Wednesday, October 24, 2007

Horseshoe Crab Test

A couple of weeks ago, I was blogging about the fact that understanding evolutionary theory has no practical implications for doing biological or any other scientific research. I quoted Phillip Skell, including...
...neither medical schools nor pharmaceutical firms maintain divisions of evolutionary science.
I thought I'd mention (from time to time) some of the ways in which chemicals derived from other organisms seem to serve a purpose (there's that word again, the one that has no place in the vocabulary of a naturalistic evolutionist) for human beings. At a minimum, I will be providing evidential support for Skell's claim above. Perhaps such evidence will also serve as a design argument (on yet another level), as I can't imagine a Darwinian "just-so story" for some of what I have in mind.
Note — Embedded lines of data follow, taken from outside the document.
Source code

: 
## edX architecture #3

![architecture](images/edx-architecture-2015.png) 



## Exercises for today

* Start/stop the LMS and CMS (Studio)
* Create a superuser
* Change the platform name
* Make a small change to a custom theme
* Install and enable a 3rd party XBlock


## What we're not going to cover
For starters, consider the Horseshoe Crab. A clotting agent derived uniquely from the blood of these strange-looking arthropods is used to test every intravenous drug administered to people. It's a test for purity from harmful bacteria, and no IV drug reaches your hospital pharmacy without first having passd the Horseshoe Crab test.

On a Christian worldview, this makes perfect sense. We are told that God created other life in part for our benefit, and so we search the living world for cures for human diseases. And such searching continues to reap benefits. But what I don't understand is how an evolutionary naturalist would ever expect this, or how he could justify beginning such a search. On his view, natural selection acts without purpose or design, and certainly doesn't evolve some life forms for the benefit of humans that don't even inhabit the same ecosystem. Moreover, the alleged common ancestor of humans and arthropods would have to have been very early in the history of life, and many of the intermediate life forms almost certainly lacked either the clotting compound of the "crab" or the intravenous drug use of the human.

This is, of course, just the first of dozens--perhaps hundreds--of examples that could be delineated. Besides just brute fact or lucky happenstance, can anyone suggest how a naturalist could explain these sorts of beneficial relationships?